[Page-level text extractions]
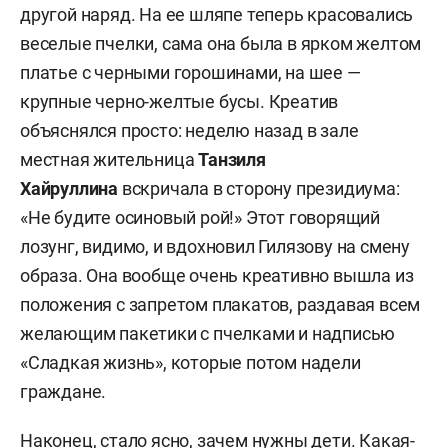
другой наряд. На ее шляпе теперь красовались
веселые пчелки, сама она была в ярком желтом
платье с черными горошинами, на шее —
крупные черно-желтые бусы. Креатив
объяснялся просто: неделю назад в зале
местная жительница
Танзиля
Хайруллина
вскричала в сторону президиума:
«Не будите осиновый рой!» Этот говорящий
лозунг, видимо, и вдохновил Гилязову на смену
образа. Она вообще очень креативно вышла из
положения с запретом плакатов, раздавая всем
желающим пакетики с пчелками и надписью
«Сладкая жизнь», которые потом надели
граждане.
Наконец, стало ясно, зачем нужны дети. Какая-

==

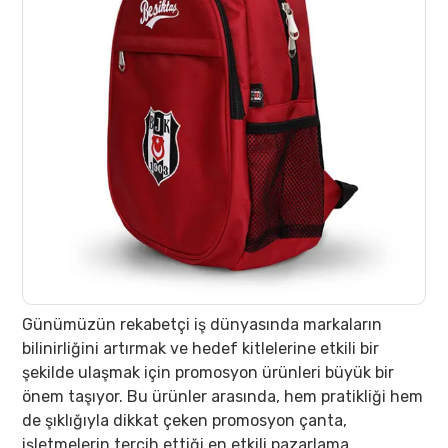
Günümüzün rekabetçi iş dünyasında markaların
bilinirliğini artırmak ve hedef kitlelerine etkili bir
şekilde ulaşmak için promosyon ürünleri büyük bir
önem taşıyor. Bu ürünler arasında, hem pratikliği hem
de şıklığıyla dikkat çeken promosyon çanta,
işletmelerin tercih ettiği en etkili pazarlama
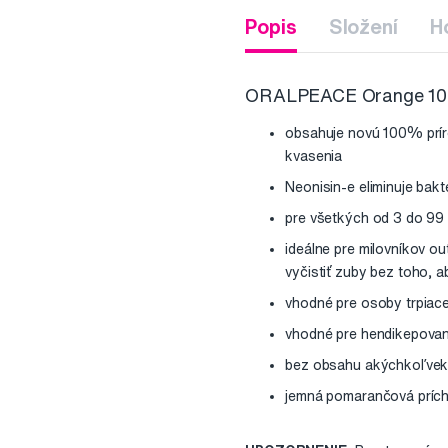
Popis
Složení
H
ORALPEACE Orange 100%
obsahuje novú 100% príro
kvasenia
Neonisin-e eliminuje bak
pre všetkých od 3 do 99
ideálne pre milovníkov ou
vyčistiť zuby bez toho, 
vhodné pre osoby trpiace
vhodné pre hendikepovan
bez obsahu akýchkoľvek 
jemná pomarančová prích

#### Brief
Copy the lines from the one containing "Günümüzün rekabetçi iş dünyasında markaların" through the one containing "jemná pomarančová prích", inclusive, substituting "reklam" for every "promosyon" and changing nothing else. Leave the pictures out of your answer.

#### Task solution
Günümüzün rekabetçi iş dünyasında markaların
bilinirliğini artırmak ve hedef kitlelerine etkili bir
şekilde ulaşmak için reklam ürünleri büyük bir
önem taşıyor. Bu ürünler arasında, hem pratikliği hem
de şıklığıyla dikkat çeken reklam çanta,
işletmelerin tercih ettiği en etkili pazarlama
Popis
Složení
H
ORALPEACE Orange 100%
obsahuje novú 100% príro
kvasenia
Neonisin-e eliminuje bak
pre všetkých od 3 do 99
ideálne pre milovníkov ou
vyčistiť zuby bez toho, 
vhodné pre osoby trpiace
vhodné pre hendikepovan
bez obsahu akýchkoľvek 
jemná pomarančová prích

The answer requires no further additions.